Over the next little bit, I learned that I had suffered a catastrophic traumatic brain injury in a car accident on my way to work almost two weeks before. My legs hadn’t been hurt or damaged by the accident. My brain had simply forgotten how to operate my left side. I began the usual rehabilitation that TBI survivors must deal with, including physical therapy and cognitive techniques.

Friends and family flocked to my side, offering support, aid, advice, and just wanting to see me. As is extremely common amongst people dealing with TBI, I developed anxiety, depression, along with dealing with all the emotional problems that come with the entire situation.

It was so frightening to have to rely on a chair with wheels attached to get anywhere. The idea of going down the hall to watch TV was daunting due to the effort required; I kept traveling in circles around the hallways.

One of the things I immediately noticed was how much the gym calmed me. Growing up, I had never been a very physical person. Now I loved it. As the ability to get out of the wheelchair came back, I had to work on my balance and coordination the most.

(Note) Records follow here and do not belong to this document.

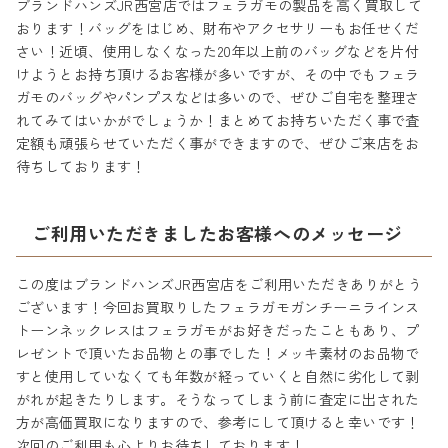
ブランドハンズJR西宮店ではフェラガモの製品を高く買取して
おります！バッグをはじめ、財布やアクセサリーもお任せくだ
さい！近頃、使用しなくなった20年以上前のバッグなどを片付
けようとお持ち頂けるお客様が多いですが、その中でもフェラ
ガモのバッグやパンプスなどは多いので、ぜひご自宅を整理さ
れてみてはいかがでしょうか！まとめてお持ちいただく事で査
定額も頑張らせていただく事ができますので、ぜひご来店をお
待ちしております！
ご利用いただきましたお客様へのメッセージ
この度はブランドハンズJR西宮店をご利用いただきありがとう
ございます！今回お買取りしたフェラガモガンチーニラインス
トーンネックレスはフェラガモがお好きだったこともあり、プ
レゼントで頂いたお品物との事でした！メッキ素材のお品物で
すと使用していなくても年数が経っていくと自然に劣化して剥
がれが起きたりします。そうなってしまう前に査定に出された
方が高価買取になりますので、参考にして頂けると幸いです！
次回のご利用も心よりお待ちしております！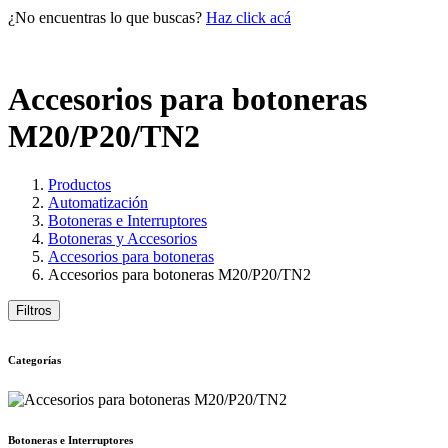
¿No encuentras lo que buscas?
Haz click acá
Accesorios para botoneras
M20/P20/TN2
Productos
Automatización
Botoneras e Interruptores
Botoneras y Accesorios
Accesorios para botoneras
Accesorios para botoneras M20/P20/TN2
Filtros
Categorías
Botoneras e Interruptores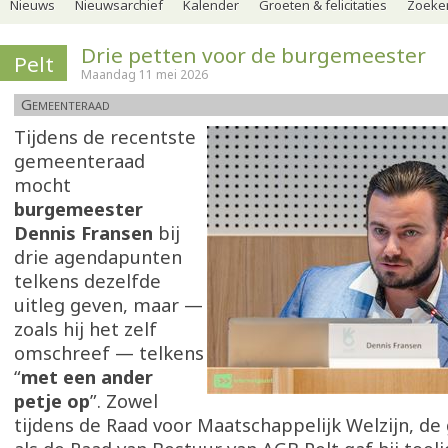
Nieuws
Nieuwsarchief
Kalender
Groeten & felicitaties
Zoeker
Drie petten voor de burgemeester
Pelt
Maandag 11 mei 2026
Gemeenteraad
Tijdens de recentste
gemeenteraad
mocht
burgemeester
Dennis Fransen
bij
drie agendapunten
telkens dezelfde
uitleg geven, maar —
zoals hij het zelf
omschreef — telkens
“
met een ander
petje op
”. Zowel
tijdens de Raad voor Maatschappelijk Welzijn, d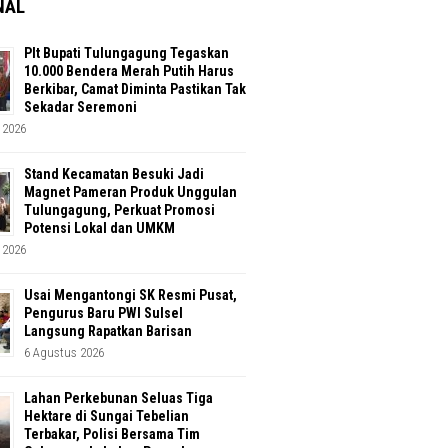
NAL
Plt Bupati Tulungagung Tegaskan
10.000 Bendera Merah Putih Harus
Berkibar, Camat Diminta Pastikan Tak
Sekadar Seremoni
 2026
Stand Kecamatan Besuki Jadi
Magnet Pameran Produk Unggulan
Tulungagung, Perkuat Promosi
Potensi Lokal dan UMKM
 2026
Usai Mengantongi SK Resmi Pusat,
Pengurus Baru PWI Sulsel
Langsung Rapatkan Barisan
6 Agustus 2026
Lahan Perkebunan Seluas Tiga
Hektare di Sungai Tebelian
Terbakar, Polisi Bersama Tim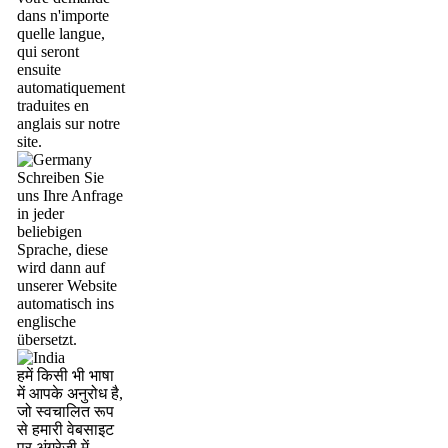
dans n'importe
quelle langue,
qui seront
ensuite
automatiquement
traduites en
anglais sur notre
site.
Schreiben Sie
uns Ihre Anfrage
in jeder
beliebigen
Sprache, diese
wird dann auf
unserer Website
automatisch ins
englische
übersetzt.
हमें किसी भी भाषा
में आपके अनुरोध है,
जो स्वचालित रूप
से हमारी वेबसाइट
पर अंग्रेजी में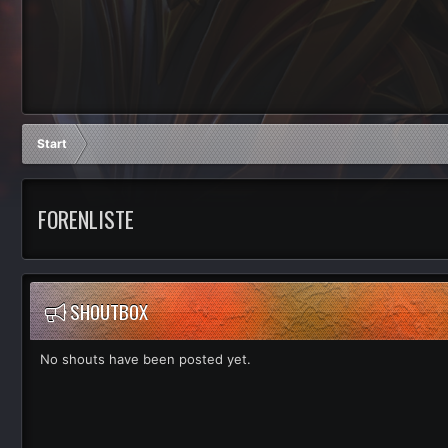
Start
FORENLISTE
SHOUTBOX
No shouts have been posted yet.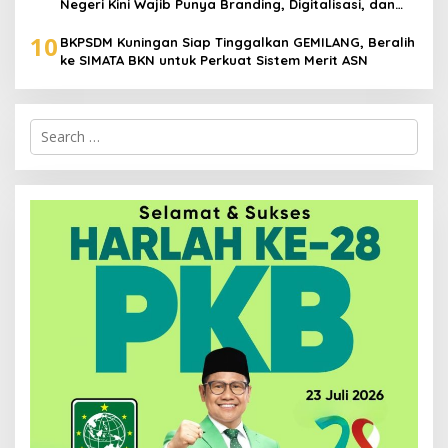
Negeri Kini Wajib Punya Branding, Digitalisasi, dan
Robotika
10
BKPSDM Kuningan Siap Tinggalkan GEMILANG, Beralih
ke SIMATA BKN untuk Perkuat Sistem Merit ASN
Search
for: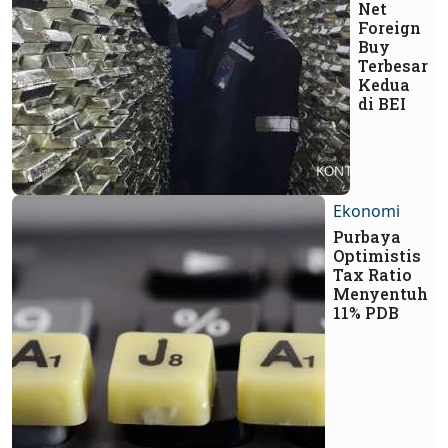
Net
Foreign
Buy
Terbesar
Kedua
di BEI
Ekonomi
Purbaya
Optimistis
Tax Ratio
Menyentuh
11% PDB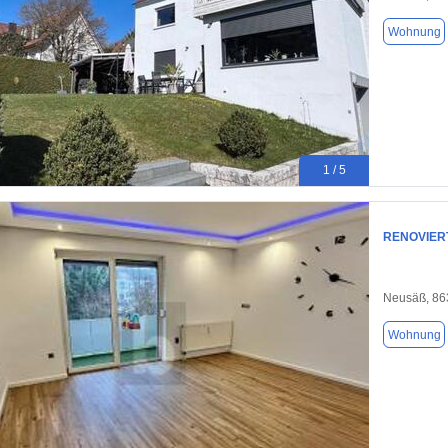
Wohnung
1 / 5
RENOVIER
Neusäß, 86
Wohnung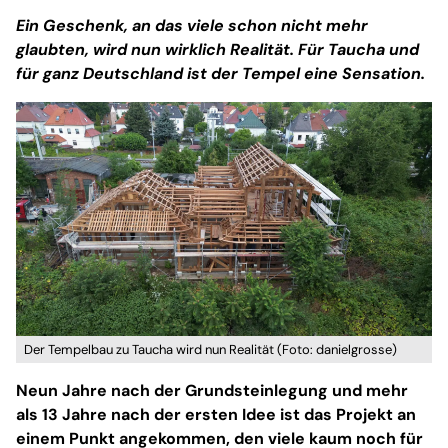
Ein Geschenk, an das viele schon nicht mehr
glaubten, wird nun wirklich Realität. Für Taucha und
für ganz Deutschland ist der Tempel eine Sensation.
Der Tempelbau zu Taucha wird nun Realität (Foto: danielgrosse)
Neun Jahre nach der Grundsteinlegung und mehr
als 13 Jahre nach der ersten Idee ist das Projekt an
einem Punkt angekommen, den viele kaum noch für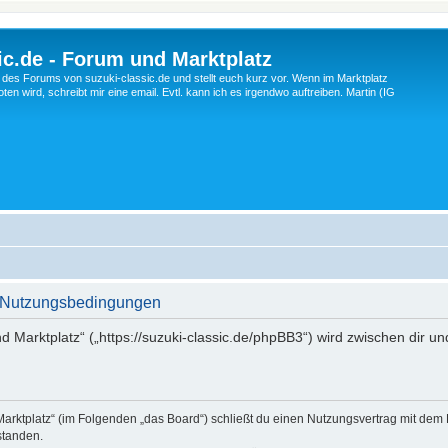
c.de - Forum und Marktplatz
ng des Forums von suzuki-classic.de und stellt euch kurz vor. Wenn im Marktplatz
ten wird, schreibt mir eine email. Evtl. kann ich es irgendwo auftreiben. Martin (IG
 - Nutzungsbedingungen
d Marktplatz“ („https://suzuki-classic.de/phpBB3“) wird zwischen dir u
Marktplatz“ (im Folgenden „das Board“) schließt du einen Nutzungsvertrag mit dem
standen.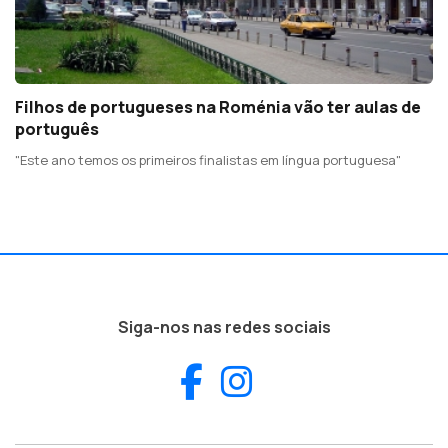
Filhos de portugueses na Roménia vão ter aulas de
português
"Este ano temos os primeiros finalistas em língua portuguesa"
Siga-nos nas redes sociais
Facebook
Instagram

I felt so proud and happy when I finally “graduated” from the chair to a walker, then the walker to a cane; eventually I was able to stand and walk unaided. Throughout all of this time and to this day I still can’t put on my shoes without sitting down, and likely never will; but at least I am able to walk.

The gym provided the opportunity to use exercise bikes, elliptical machines, a treadmill and a track. I loved using these facilities, laying the groundwork for what was to unfold almost two years after the accident, when my close friend Rick, who is a runner, persuaded me to try it. At first it was very frustrating, as it highlighted and exaggerated all of my deficits. I started to learn more about what my recovery would entail. I was making gains physically, but now had to manage the barriers of cognitive fatigue, and lack of initiative and follow through, all of which make achieving goals very hard.

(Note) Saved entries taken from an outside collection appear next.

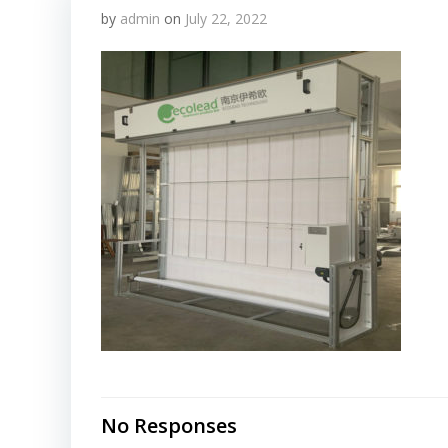
by
admin
on
July 22, 2022
No Responses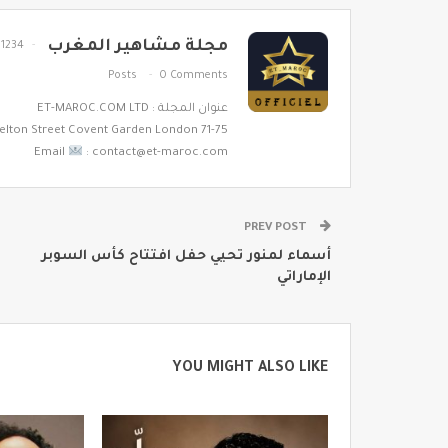
مجلة مشاهير المغرب
1234
Posts
0 Comments
عنوان المجلة : ET-MAROC.COM LTD
71-75 Shelton Street Covent Garden London
Email
: contact@et-maroc.com
PREV POST
أسماء لمنور تحيي حفل افتتاح كأس السوبر
الإماراتي
YOU MIGHT ALSO LIKE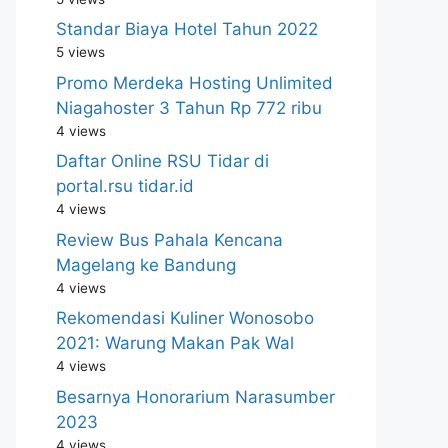
Standar Biaya Hotel Tahun 2022
5 views
Promo Merdeka Hosting Unlimited
Niagahoster 3 Tahun Rp 772 ribu
4 views
Daftar Online RSU Tidar di
portal.rsu tidar.id
4 views
Review Bus Pahala Kencana
Magelang ke Bandung
4 views
Rekomendasi Kuliner Wonosobo
2021: Warung Makan Pak Wal
4 views
Besarnya Honorarium Narasumber
2023
4 views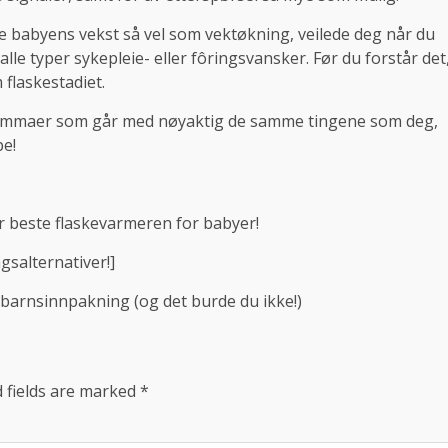
ne babyens vekst så vel som vektøkning, veilede deg når du
alle typer sykepleie- eller fôringsvansker. Før du forstår det
 flaskestadiet.
mammaer som går med nøyaktig de samme tingene som deg,
pe!
r beste flaskevarmeren for babyer!
salternativer!]
barnsinnpakning (og det burde du ikke!)
 fields are marked
*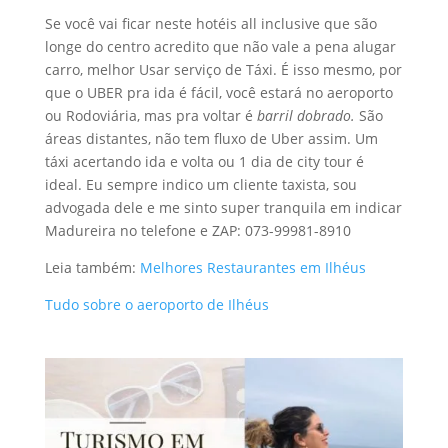
Se você vai ficar neste hotéis all inclusive que são
longe do centro acredito que não vale a pena alugar
carro, melhor Usar serviço de Táxi. É isso mesmo, por
que o UBER pra ida é fácil, você estará no aeroporto
ou Rodoviária, mas pra voltar é
barril dobrado.
São
áreas distantes, não tem fluxo de Uber assim. Um
táxi acertando ida e volta ou 1 dia de city tour é
ideal. Eu sempre indico um cliente taxista, sou
advogada dele e me sinto super tranquila em indicar
Madureira no telefone e ZAP: 073-99981-8910
Leia também:
Melhores Restaurantes em Ilhéus
Tudo sobre o aeroporto de Ilhéus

After running regularly for a month or so though, I started to love every second of it. The constant chatter in my mind quieted down. I had such a serene feeling when I was done. I even got a chip to put into my shoe to track my performance with my smartphone, which provided the ability to follow my running distances and times, giving me something solid to mark my progress, as well as giving me the push to keep going.

As the months went on, I started running farther and faster. Rick decided it would be a good idea to challenge me to run a half marathon with him. At first I was extremely reluctant. But I finally decided to accept the challenge and began looking into training options. I had only been seriously running for about two and a half months and had only participated in one organized run, a 3K.

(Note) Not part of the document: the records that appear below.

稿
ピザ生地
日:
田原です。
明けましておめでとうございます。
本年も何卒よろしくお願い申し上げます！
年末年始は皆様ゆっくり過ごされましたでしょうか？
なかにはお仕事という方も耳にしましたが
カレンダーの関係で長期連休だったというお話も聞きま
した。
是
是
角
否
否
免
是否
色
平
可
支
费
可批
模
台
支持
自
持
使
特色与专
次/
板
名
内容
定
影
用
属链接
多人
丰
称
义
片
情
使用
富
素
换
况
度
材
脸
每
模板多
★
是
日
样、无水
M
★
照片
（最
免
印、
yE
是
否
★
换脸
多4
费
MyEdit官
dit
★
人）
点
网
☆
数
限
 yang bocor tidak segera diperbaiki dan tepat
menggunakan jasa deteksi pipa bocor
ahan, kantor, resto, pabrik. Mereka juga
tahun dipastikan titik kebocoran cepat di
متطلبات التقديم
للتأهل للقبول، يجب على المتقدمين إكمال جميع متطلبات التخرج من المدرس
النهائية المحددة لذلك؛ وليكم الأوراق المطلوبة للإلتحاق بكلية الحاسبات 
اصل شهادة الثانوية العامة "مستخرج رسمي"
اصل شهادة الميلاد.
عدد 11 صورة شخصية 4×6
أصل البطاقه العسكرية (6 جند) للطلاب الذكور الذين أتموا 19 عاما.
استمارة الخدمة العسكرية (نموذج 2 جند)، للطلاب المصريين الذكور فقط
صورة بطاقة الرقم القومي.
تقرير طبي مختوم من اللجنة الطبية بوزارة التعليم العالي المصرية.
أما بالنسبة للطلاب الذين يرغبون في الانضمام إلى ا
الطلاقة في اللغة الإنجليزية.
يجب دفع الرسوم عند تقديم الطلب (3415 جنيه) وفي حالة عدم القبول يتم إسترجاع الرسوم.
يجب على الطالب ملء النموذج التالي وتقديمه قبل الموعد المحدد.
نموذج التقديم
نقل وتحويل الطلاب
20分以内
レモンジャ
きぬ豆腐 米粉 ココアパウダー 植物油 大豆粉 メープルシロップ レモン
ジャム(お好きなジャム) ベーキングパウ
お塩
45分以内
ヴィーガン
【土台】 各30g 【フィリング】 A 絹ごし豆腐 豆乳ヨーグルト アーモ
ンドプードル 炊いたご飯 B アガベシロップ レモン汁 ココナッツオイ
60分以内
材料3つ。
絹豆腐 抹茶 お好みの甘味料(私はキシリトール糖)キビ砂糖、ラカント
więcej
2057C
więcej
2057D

As time went on, and the date of the race drew nearer, Rick hurt his knee. He was very apologetic that he would not be able to run with me, however very insistent that I still run it on my own. Obviously I felt heartbroken and upset. My best friend who had made me a runner wouldn’t be running my biggest race with me.

September 22, 2013, race day, was upon me. At this point in time, it had only been two and a half years since I woke in that hospital bed, and nine months and 631 kilometers since beginning to run. I sat down, nervously shaking, put my shoes on, and proceeded to run my first half marathon. There is no way to accurately describe the feeling of slapping the headphones on, and after a while, realizing how much ground I was covering. I was doing it. I was running a half marathon. I had initiated something and followed through with it. I was accomplishing my goal.

My time ended up being 1:59:25, a time seasoned runners would be proud of. I felt so overwhelmed at the finish line, I almost started crying. I felt so silly. Why would I feel that emotional about putting one foot in front of the other rapidly and repeatedly? Then I realized it was seeing the culmination of months of research and work unfolding into something satisfying, a monumental accomplishment, not just for my physical side, but my cognitive and emotional sides as well. Crossing the finish line wasn’t just running a race; it was organized executive function at work.

Through several group therapy sessions, and other means, I have connected with a few people with TBI, all of whom also have to sit down to put on shoes. I realize however, that almost all people who have suffered TBI need to use many aids, strategies and alternate techniques to achieve their goals. One other thing I have learned is that when those things are used, whether it be a date book for daily routine, or sitting down to strap on footwear, watch out. There is no telling how far any of us TBI survivors will go. The road to recovery is yours to travel down as you will.